Ich habe mich nochmal etwas mit dem Google Street View Kunstprojekt von Jon Rafman beschäftigt. Auf dem Fotoblog The Nine Eyes of Google Street View sammelt der Künstler Jon Rafman sehr bemerkenswerte Fotographien aus Google Street View. Sein Ansatz ist dabei, in den automatisch produzierten, scheinbar neutralen Aufnahmen Referenzen zu Fotogenres und Stilrichtungen zu suchen. Daraus ist auch eine Ausstellung entstanden, die Google Street Views.
Jon Rafman schreibt selber über sein Projekt in einem Gastartikel auf artfagcity.com:
The world captured by Google appears to be more truthful and more transparent because of the weight accorded to external reality, the perception of a neutral, unbiased recording, and even the vastness of the project. At the same time, I acknowledge that this way of photographing creates a cultural text like any other, a structured and structuring space whose codes and meaning the artist and the curator of the images can assist in constructing or deciphering.
(…)
With its supposedly neutral gaze, the Street View photography had a spontaneous quality unspoiled by the sensitivities or agendas of a human photographer. It was tempting to see the images as a neutral and privileged representation of reality—as though the Street Views, wrenched from any social context other than geospatial contiguity, were able to perform true docu-photography, capturing fragments of reality stripped of all cultural intentions.
Das alles erinnert mich an den Wim Wenders Film „Lisbon Story“ von 1994. Darin will ein Regisseur einen Film über Lissabon drehen und legt darauf wert, so zu tun, als ob die ganze bisherige Filmgeschichte nicht stattgefunden hätte. Er zieht alleine mit einer Handkamera durch Lissabon und versucht sich frei von Referenzen seines eigenen Bildwissens zu machen. Das gelingt natürlich nicht. In seiner künstlerischen Not schreibt der Regisseur einen Hilferuf an einen befreundeten Toningenieur. Als der Toningenieur in Lissabon ankommt, kann er seinen Freund nicht finden. Nur den angefangenen Film findet er vor. Er entscheidet sich, zu warten und beginnt seinerseits die Töne der Stadt aufzunehmen. Irgendwann laufen die beiden sich schließlich über den Weg. Der Regisseur ist inzwischen dazu übergegangen, mit einer Videokamera auf seinem Rücken ganz wahllos zu filmen, während er durch die Stadt spaziert, genießt und sich vollkommen frei gemacht hat vom Anspruch des selektiven Blicks eines Kameramanns.

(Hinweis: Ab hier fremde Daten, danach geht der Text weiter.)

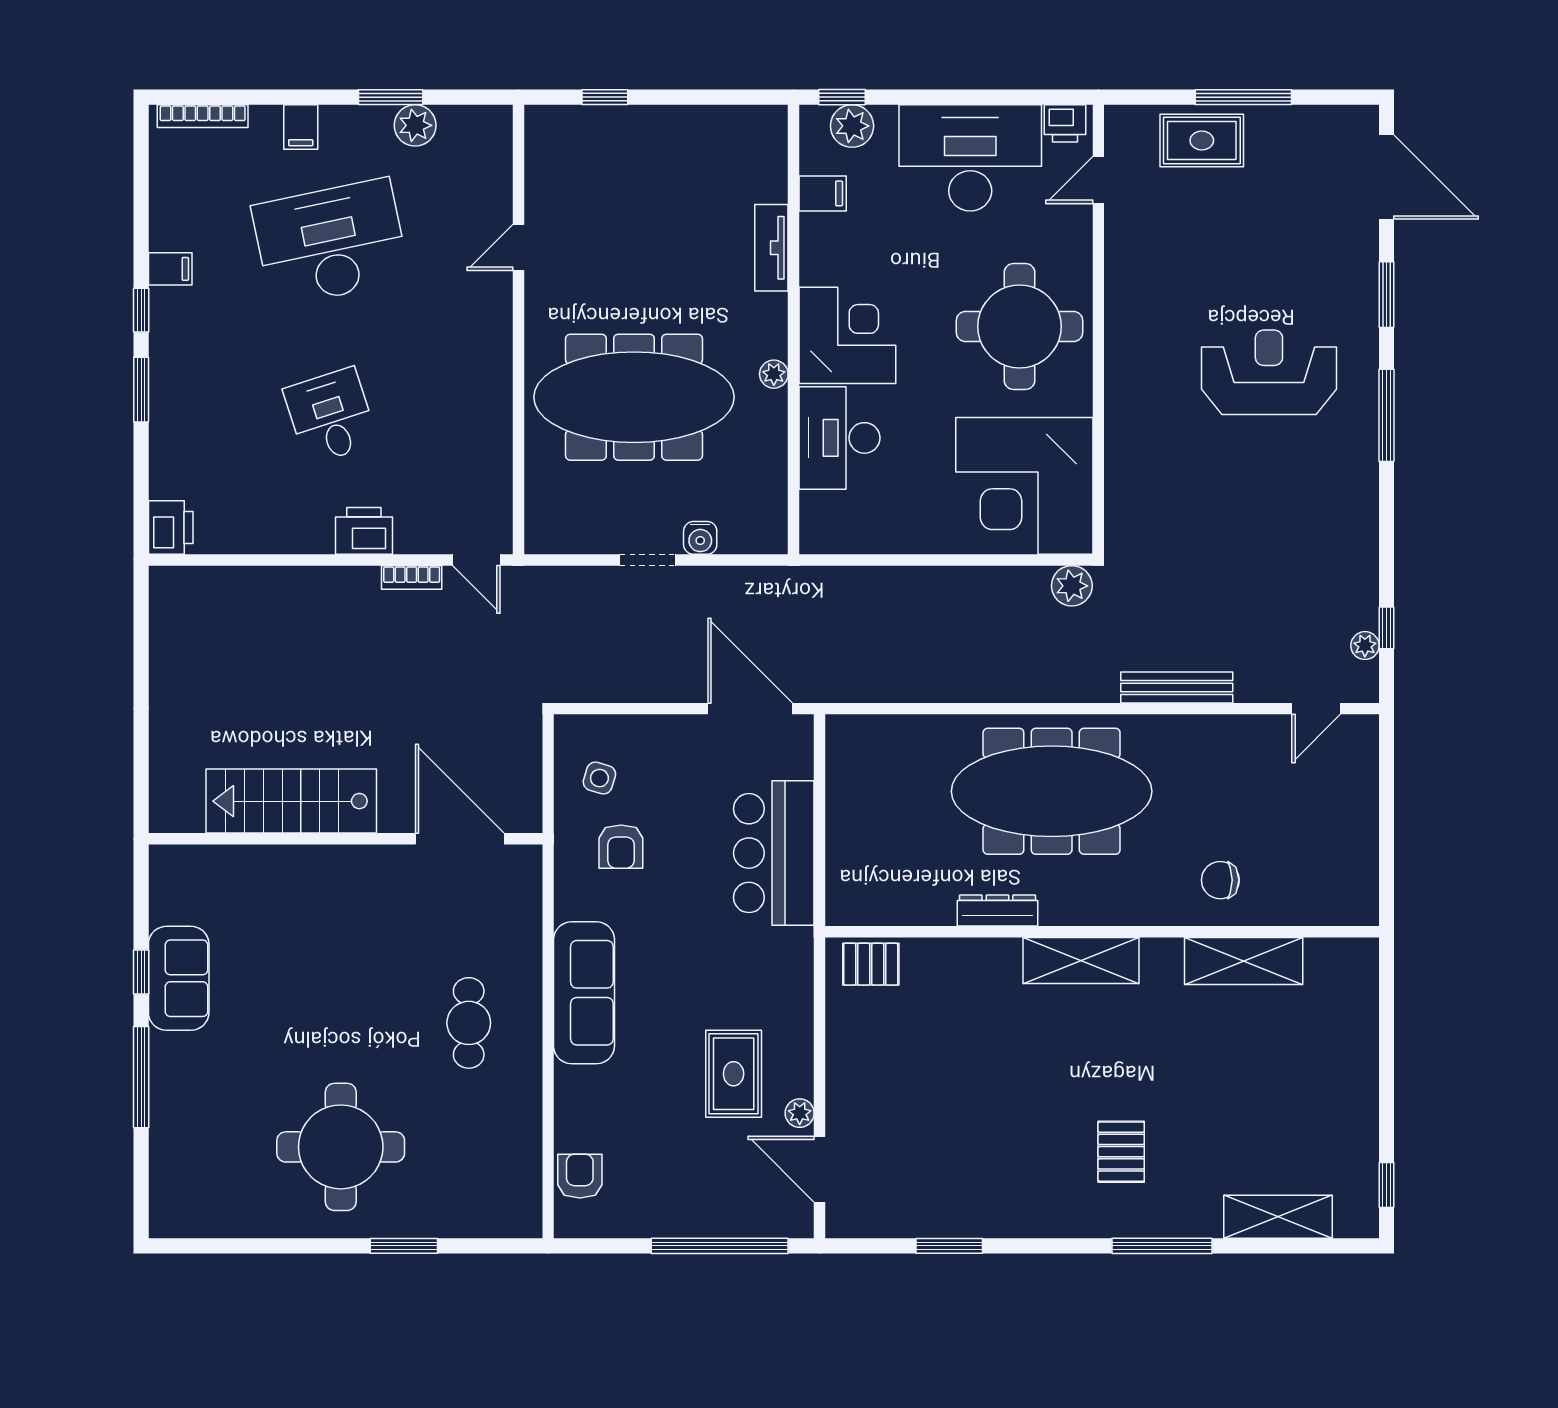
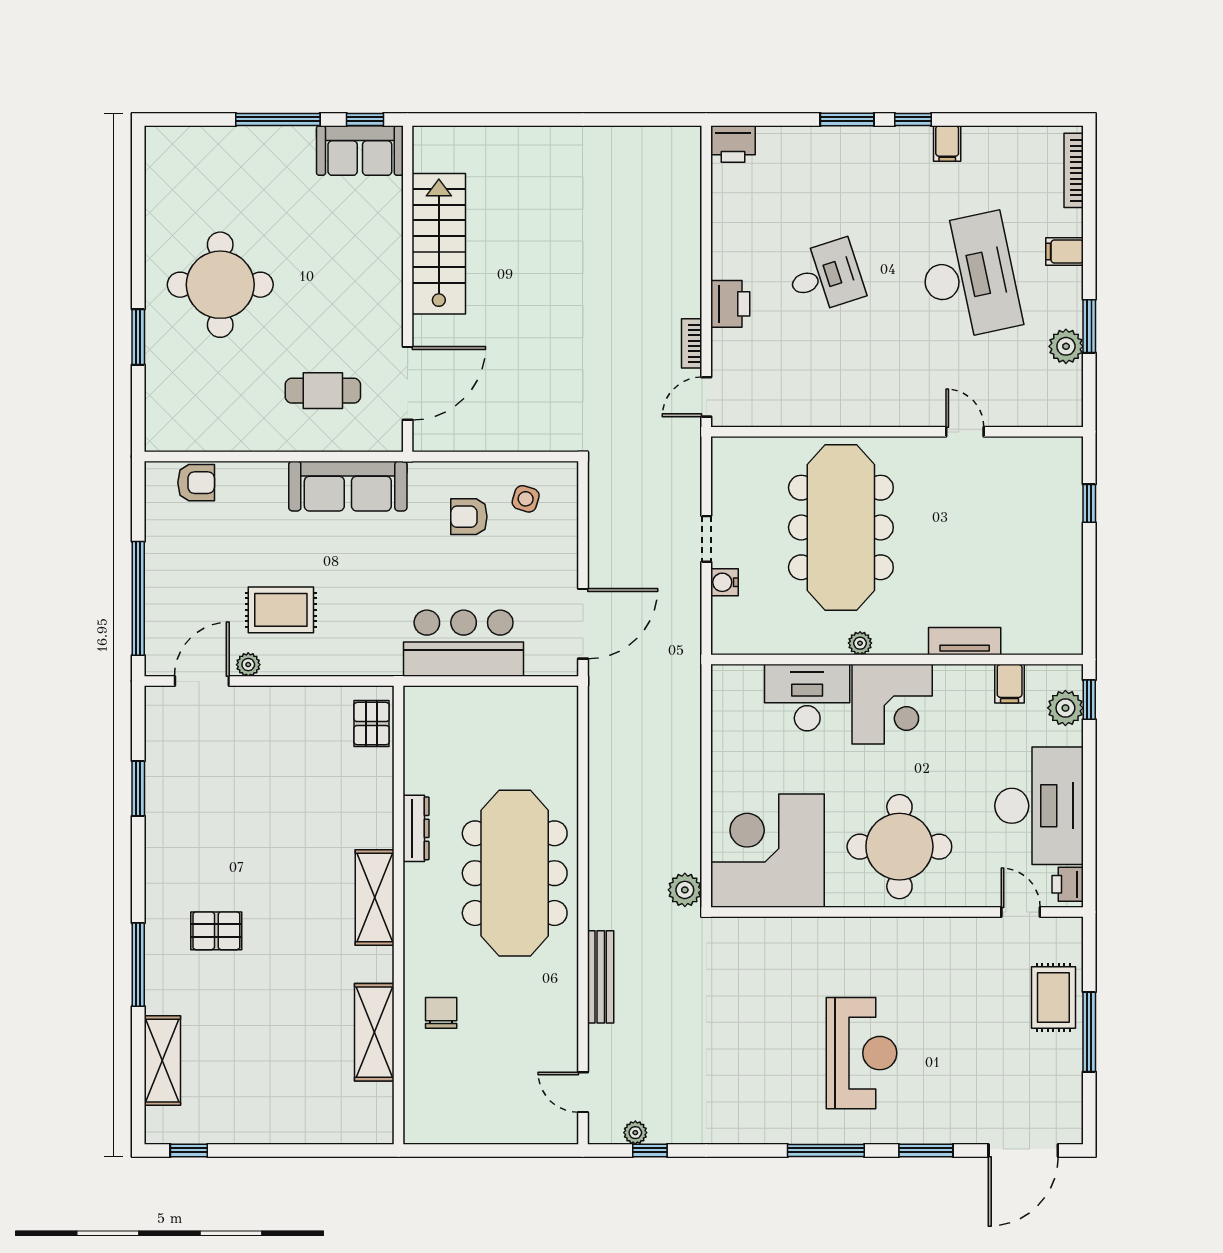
stairs: (291, 801) -> (439, 244), moved
wall: (346, 839) -> (408, 289), moved
door: (460, 839) -> (408, 383), moved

Wim Wenders hat zwar in seinem Film nicht die Google Street View Autos vorweggenommen. Aber Google hat quasi den Anspruch des Filmemachers aus „Lisbon Story“ systematisch umgesetzt. Und Jon Rafman re-kontextualisiert das scheinbar neutrale Streetview Bildmaterial und stellt damit implizit die Frage nach dem Zusammenhang von Kunst, dem Zufall und der Selektion des Betrachters im Prozess der automatischen Bildproduktion. Harun Farocki, bitte übernehmen sie!